--- ABOUT THIS EXERCISE ---
Return, word for word, the lines of the entries below, starting with the very first line and stopping after the line that contains "removes all the".

-*-

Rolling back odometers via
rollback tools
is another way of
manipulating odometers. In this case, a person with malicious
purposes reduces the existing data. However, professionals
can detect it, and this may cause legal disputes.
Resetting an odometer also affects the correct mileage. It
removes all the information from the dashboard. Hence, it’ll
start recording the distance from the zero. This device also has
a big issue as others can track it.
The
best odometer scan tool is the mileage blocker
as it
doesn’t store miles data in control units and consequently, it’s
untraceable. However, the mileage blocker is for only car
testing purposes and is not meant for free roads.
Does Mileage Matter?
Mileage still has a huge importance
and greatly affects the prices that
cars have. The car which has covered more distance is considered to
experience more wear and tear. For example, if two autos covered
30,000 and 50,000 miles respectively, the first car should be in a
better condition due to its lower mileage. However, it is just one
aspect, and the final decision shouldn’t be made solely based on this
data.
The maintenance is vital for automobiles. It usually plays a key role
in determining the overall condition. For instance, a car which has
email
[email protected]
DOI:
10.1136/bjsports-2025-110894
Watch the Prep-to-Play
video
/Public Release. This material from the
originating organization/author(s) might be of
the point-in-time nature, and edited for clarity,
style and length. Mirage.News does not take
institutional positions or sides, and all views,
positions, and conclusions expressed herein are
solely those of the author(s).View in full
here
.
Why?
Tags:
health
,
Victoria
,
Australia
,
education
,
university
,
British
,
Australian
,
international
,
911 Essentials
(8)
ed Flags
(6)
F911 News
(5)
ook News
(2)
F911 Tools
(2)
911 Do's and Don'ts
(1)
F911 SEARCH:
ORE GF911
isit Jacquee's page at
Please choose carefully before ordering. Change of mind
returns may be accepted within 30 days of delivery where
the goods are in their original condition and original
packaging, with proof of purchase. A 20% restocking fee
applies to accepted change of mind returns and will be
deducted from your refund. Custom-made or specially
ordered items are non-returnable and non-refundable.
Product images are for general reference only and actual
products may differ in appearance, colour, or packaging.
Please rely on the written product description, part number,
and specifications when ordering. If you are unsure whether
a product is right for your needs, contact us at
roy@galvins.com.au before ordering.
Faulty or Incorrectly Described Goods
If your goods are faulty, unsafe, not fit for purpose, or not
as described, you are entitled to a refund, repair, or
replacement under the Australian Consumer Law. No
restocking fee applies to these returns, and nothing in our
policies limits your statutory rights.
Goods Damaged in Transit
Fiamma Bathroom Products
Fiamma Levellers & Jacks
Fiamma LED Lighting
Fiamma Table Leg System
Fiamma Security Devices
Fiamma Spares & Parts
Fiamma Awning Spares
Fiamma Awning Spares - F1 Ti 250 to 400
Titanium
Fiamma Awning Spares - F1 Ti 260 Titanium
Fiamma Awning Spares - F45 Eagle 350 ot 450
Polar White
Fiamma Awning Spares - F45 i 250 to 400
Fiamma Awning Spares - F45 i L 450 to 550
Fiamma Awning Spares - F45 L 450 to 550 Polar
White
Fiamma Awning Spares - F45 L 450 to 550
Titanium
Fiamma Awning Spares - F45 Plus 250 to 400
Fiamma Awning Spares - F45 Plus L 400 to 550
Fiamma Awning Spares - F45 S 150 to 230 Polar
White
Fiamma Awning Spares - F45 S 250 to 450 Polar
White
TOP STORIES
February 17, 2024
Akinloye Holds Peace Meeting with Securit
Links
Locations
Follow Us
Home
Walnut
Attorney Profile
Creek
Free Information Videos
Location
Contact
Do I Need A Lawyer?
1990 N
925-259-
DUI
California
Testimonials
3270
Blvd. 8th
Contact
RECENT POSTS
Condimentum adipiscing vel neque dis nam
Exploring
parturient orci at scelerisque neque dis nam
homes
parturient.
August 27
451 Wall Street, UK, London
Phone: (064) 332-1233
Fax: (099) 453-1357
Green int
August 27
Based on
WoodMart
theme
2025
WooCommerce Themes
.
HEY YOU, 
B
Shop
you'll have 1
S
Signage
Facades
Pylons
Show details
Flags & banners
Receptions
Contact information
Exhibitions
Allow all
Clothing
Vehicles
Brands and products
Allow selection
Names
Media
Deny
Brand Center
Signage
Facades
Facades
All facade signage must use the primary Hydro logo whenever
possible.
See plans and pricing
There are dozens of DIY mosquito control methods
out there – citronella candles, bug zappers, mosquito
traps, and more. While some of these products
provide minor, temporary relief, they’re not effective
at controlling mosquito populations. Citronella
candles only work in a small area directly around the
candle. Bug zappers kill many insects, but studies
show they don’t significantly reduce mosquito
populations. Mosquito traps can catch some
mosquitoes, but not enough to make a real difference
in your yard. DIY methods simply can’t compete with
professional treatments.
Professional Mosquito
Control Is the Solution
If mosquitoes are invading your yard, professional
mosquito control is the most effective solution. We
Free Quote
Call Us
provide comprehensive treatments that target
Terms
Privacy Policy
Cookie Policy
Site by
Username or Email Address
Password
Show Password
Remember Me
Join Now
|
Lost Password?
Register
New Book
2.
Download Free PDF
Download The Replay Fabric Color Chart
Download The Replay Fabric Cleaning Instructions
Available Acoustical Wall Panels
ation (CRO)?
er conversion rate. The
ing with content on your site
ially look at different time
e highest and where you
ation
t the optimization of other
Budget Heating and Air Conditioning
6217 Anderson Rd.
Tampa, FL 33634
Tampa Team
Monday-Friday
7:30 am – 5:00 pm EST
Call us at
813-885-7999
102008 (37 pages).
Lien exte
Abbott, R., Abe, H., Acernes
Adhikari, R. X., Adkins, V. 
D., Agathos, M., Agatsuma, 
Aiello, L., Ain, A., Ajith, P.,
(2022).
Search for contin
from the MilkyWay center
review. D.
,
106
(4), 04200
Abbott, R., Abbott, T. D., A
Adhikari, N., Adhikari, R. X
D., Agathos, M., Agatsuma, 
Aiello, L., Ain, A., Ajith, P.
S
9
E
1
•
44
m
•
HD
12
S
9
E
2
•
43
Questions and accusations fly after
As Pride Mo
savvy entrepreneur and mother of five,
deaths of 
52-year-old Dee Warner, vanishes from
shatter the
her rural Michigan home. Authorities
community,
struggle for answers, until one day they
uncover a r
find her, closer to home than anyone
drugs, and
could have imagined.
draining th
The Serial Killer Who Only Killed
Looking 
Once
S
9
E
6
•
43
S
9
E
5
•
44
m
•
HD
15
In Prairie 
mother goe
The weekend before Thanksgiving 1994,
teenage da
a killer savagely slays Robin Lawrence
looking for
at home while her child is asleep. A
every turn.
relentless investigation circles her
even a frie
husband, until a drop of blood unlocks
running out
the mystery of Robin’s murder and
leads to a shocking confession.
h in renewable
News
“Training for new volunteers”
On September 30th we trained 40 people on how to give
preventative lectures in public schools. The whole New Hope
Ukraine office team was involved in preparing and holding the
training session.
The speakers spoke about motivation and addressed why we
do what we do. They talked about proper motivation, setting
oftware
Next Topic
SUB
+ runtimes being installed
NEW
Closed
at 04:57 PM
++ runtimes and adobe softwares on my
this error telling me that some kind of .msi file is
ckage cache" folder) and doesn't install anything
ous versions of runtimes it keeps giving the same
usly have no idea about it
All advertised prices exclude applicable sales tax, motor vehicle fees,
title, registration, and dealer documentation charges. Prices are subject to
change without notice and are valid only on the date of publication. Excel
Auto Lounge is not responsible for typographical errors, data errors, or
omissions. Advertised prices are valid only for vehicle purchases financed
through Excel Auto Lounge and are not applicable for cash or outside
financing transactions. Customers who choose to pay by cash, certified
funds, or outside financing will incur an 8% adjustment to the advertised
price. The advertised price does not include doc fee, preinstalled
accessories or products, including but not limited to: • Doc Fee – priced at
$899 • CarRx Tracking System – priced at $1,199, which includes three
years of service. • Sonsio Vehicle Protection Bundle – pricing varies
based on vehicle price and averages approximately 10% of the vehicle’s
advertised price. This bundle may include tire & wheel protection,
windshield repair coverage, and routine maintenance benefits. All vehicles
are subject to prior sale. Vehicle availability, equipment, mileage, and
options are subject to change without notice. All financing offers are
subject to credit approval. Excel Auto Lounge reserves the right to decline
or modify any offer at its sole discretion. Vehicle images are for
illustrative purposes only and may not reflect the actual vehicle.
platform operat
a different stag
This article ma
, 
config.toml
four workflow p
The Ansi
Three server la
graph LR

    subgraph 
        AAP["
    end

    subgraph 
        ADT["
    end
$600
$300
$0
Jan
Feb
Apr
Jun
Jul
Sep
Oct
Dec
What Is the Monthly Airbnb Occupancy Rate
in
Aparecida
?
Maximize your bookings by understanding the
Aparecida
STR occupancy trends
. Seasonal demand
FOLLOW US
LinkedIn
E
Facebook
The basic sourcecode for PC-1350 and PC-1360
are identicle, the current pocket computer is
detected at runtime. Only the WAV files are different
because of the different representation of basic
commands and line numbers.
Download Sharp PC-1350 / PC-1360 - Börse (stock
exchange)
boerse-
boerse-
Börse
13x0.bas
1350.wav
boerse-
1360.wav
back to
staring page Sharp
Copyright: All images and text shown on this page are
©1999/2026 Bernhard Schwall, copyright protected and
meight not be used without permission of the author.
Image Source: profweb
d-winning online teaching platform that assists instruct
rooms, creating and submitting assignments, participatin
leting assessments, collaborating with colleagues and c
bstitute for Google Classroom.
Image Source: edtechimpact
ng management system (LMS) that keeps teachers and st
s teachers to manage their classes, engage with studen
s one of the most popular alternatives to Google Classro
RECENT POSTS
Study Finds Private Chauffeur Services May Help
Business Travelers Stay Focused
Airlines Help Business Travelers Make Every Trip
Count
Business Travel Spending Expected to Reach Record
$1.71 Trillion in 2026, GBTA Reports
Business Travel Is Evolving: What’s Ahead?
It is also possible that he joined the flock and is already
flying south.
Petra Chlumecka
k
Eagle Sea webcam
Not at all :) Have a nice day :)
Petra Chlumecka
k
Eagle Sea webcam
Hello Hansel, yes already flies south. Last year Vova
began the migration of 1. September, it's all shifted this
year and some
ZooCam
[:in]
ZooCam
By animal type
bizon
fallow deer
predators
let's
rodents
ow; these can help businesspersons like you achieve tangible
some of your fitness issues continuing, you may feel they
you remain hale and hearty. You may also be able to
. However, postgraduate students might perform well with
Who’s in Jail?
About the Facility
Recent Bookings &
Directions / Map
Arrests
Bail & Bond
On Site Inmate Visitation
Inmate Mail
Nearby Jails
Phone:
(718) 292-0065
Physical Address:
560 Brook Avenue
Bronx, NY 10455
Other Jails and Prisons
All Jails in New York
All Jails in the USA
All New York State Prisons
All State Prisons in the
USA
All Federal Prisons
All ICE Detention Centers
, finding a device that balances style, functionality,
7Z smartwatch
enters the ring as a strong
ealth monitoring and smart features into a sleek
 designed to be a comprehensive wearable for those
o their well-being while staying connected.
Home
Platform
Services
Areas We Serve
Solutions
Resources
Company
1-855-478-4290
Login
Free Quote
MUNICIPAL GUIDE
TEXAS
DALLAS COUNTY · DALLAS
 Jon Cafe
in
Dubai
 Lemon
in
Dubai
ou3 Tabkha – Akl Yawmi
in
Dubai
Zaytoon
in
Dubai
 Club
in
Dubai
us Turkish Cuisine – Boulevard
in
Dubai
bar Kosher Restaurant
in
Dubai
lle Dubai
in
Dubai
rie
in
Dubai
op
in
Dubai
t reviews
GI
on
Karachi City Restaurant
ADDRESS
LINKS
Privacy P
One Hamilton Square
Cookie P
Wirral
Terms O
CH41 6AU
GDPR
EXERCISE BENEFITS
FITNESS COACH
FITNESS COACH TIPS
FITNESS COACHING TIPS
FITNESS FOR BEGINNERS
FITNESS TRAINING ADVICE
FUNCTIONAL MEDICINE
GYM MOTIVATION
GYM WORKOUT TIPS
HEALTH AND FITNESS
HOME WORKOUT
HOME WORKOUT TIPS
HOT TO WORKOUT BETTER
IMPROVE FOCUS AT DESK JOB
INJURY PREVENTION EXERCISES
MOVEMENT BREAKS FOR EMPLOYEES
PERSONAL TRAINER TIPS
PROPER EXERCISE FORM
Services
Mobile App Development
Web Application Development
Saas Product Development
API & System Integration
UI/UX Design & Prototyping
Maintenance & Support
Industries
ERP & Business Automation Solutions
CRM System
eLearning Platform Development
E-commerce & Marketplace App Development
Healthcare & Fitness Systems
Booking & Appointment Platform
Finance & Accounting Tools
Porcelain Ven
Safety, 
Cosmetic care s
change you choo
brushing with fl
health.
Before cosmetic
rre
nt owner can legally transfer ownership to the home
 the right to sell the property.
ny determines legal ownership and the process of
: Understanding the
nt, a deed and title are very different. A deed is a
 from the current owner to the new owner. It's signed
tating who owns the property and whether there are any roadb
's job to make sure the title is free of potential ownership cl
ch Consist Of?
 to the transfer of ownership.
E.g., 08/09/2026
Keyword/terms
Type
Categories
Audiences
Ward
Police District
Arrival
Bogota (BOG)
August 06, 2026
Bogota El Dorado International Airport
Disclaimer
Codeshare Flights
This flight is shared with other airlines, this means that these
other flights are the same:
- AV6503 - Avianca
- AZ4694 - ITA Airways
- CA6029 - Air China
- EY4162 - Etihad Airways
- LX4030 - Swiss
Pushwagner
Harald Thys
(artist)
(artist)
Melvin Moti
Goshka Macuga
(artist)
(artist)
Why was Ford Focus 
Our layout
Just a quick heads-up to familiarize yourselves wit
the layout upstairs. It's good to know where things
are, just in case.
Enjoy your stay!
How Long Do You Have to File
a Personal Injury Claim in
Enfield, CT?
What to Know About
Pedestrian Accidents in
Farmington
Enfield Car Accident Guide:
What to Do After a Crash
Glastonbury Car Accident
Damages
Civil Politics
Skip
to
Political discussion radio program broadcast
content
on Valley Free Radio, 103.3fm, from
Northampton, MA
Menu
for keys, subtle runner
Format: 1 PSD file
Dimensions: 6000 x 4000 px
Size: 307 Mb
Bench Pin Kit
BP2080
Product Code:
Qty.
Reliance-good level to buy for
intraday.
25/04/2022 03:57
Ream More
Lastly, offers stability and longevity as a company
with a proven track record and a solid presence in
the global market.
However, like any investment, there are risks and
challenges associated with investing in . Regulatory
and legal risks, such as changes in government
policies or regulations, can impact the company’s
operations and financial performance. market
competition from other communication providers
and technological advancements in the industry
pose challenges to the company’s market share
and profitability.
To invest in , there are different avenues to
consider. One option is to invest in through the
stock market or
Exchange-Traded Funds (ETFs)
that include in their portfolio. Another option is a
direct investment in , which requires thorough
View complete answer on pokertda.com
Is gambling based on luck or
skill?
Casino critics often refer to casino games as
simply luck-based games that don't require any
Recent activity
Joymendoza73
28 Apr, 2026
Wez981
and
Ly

-*-

--- SOLVED PROBLEM ---
Rolling back odometers via
rollback tools
is another way of
manipulating odometers. In this case, a person with malicious
purposes reduces the existing data. However, professionals
can detect it, and this may cause legal disputes.
Resetting an odometer also affects the correct mileage. It
removes all the information from the dashboard. Hence, it’ll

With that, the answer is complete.